**YOUR INSTRUCTIONS:** Scan the records below, and wherever a line has the word "province", pull it out.

[Saved data entries]
○ ○ ○ ○ ○ ○ ○
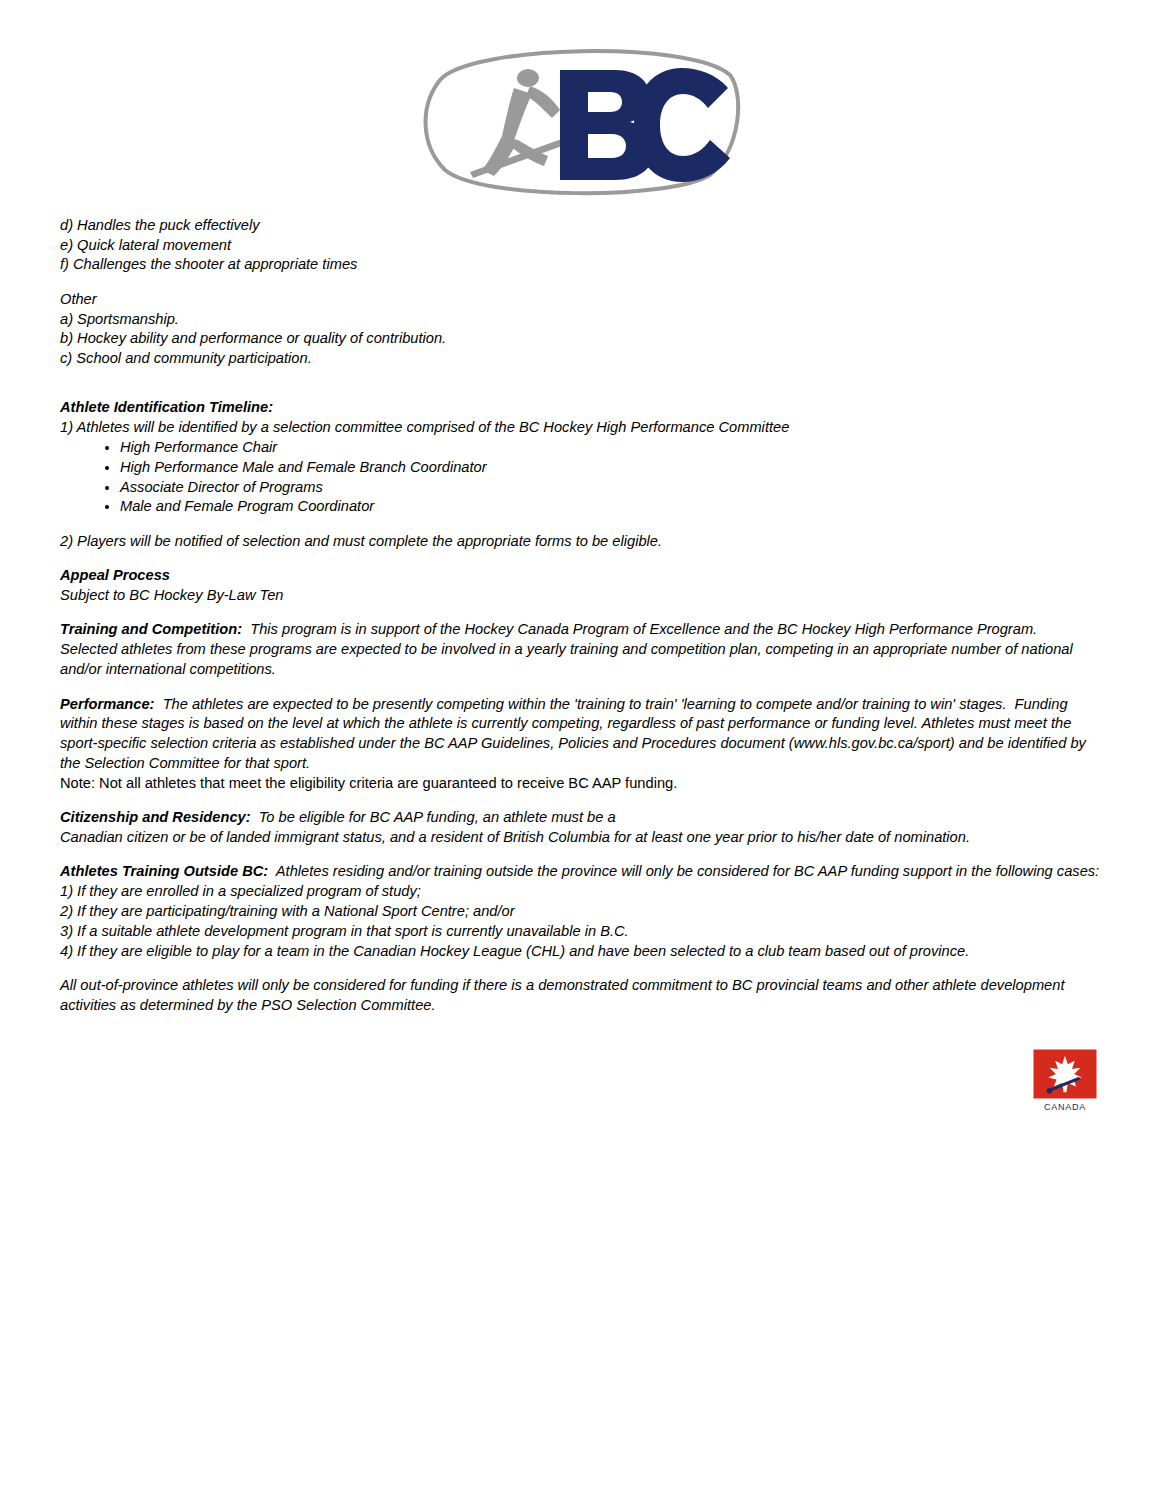d) Handles the puck effectively
e) Quick lateral movement
f) Challenges the shooter at appropriate times
Other
a) Sportsmanship.
b) Hockey ability and performance or quality of contribution.
c) School and community participation.
Athlete Identification Timeline:
1) Athletes will be identified by a selection committee comprised of the BC Hockey High Performance Committee
High Performance Chair
High Performance Male and Female Branch Coordinator
Associate Director of Programs
Male and Female Program Coordinator
2) Players will be notified of selection and must complete the appropriate forms to be eligible.
Appeal Process
Subject to BC Hockey By-Law Ten
Training and Competition: This program is in support of the Hockey Canada Program of Excellence and the BC Hockey High Performance Program. Selected athletes from these programs are expected to be involved in a yearly training and competition plan, competing in an appropriate number of national and/or international competitions.
Performance: The athletes are expected to be presently competing within the 'training to train' 'learning to compete and/or training to win' stages. Funding within these stages is based on the level at which the athlete is currently competing, regardless of past performance or funding level. Athletes must meet the sport-specific selection criteria as established under the BC AAP Guidelines, Policies and Procedures document (www.hls.gov.bc.ca/sport) and be identified by the Selection Committee for that sport.
Note: Not all athletes that meet the eligibility criteria are guaranteed to receive BC AAP funding.
Citizenship and Residency: To be eligible for BC AAP funding, an athlete must be a
Canadian citizen or be of landed immigrant status, and a resident of British Columbia for at least one year prior to his/her date of nomination.
Athletes Training Outside BC: Athletes residing and/or training outside the province will only be considered for BC AAP funding support in the following cases:
1) If they are enrolled in a specialized program of study;
2) If they are participating/training with a National Sport Centre; and/or
3) If a suitable athlete development program in that sport is currently unavailable in B.C.
4) If they are eligible to play for a team in the Canadian Hockey League (CHL) and have been selected to a club team based out of province.
All out-of-province athletes will only be considered for funding if there is a demonstrated commitment to BC provincial teams and other athlete development activities as determined by the PSO Selection Committee.
CANADA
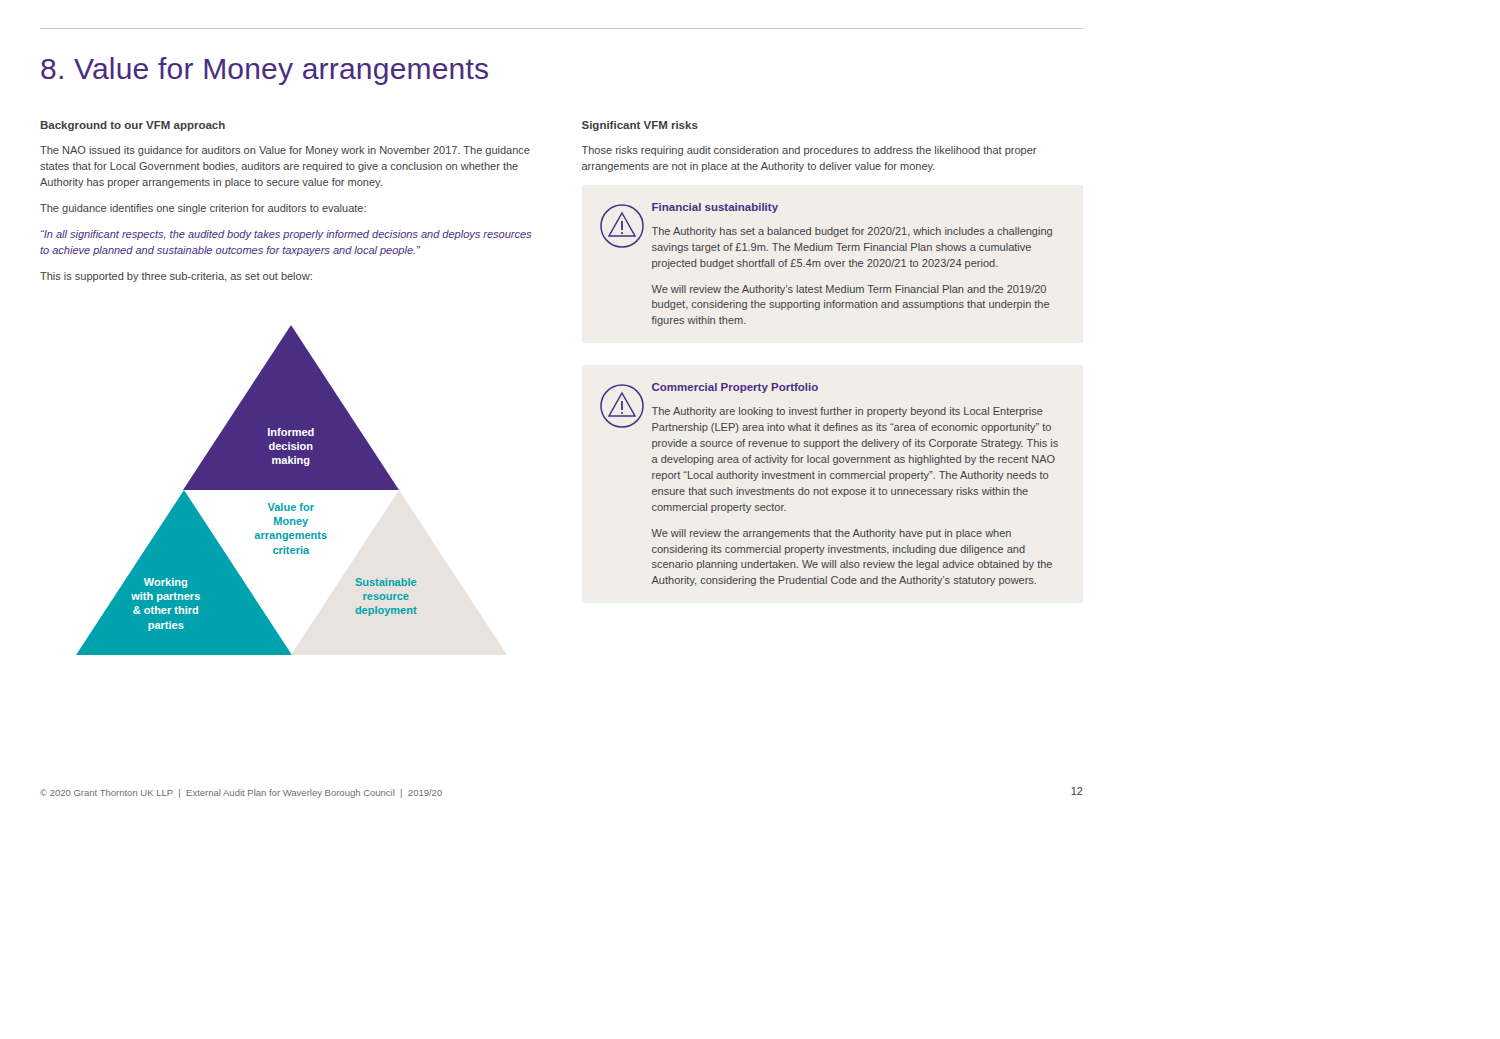8. Value for Money arrangements
Background to our VFM approach
The NAO issued its guidance for auditors on Value for Money work in November 2017. The guidance states that for Local Government bodies, auditors are required to give a conclusion on whether the Authority has proper arrangements in place to secure value for money.
The guidance identifies one single criterion for auditors to evaluate:
“In all significant respects, the audited body takes properly informed decisions and deploys resources to achieve planned and sustainable outcomes for taxpayers and local people.”
This is supported by three sub-criteria, as set out below:
Informed
decision
making
Value for
Money
arrangements
criteria
Working
with partners
& other third
parties
Sustainable
resource
deployment
Significant VFM risks
Those risks requiring audit consideration and procedures to address the likelihood that proper arrangements are not in place at the Authority to deliver value for money.
Financial sustainability
The Authority has set a balanced budget for 2020/21, which includes a challenging savings target of £1.9m. The Medium Term Financial Plan shows a cumulative projected budget shortfall of £5.4m over the 2020/21 to 2023/24 period.
We will review the Authority’s latest Medium Term Financial Plan and the 2019/20 budget, considering the supporting information and assumptions that underpin the figures within them.
Commercial Property Portfolio
The Authority are looking to invest further in property beyond its Local Enterprise Partnership (LEP) area into what it defines as its “area of economic opportunity” to provide a source of revenue to support the delivery of its Corporate Strategy. This is a developing area of activity for local government as highlighted by the recent NAO report “Local authority investment in commercial property”. The Authority needs to ensure that such investments do not expose it to unnecessary risks within the commercial property sector.
We will review the arrangements that the Authority have put in place when considering its commercial property investments, including due diligence and scenario planning undertaken. We will also review the legal advice obtained by the Authority, considering the Prudential Code and the Authority’s statutory powers.
© 2020 Grant Thornton UK LLP | External Audit Plan for Waverley Borough Council | 2019/20
12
○ ○ ○ ○ ○ ○ ○
**EXERCISE SOLUTION:**
Athletes Training Outside BC: Athletes residing and/or training outside the province will only be considered for BC AAP funding support in the following cases:
4) If they are eligible to play for a team in the Canadian Hockey League (CHL) and have been selected to a club team based out of province.
All out-of-province athletes will only be considered for funding if there is a demonstrated commitment to BC provincial teams and other athlete development activities as determined by the PSO Selection Committee.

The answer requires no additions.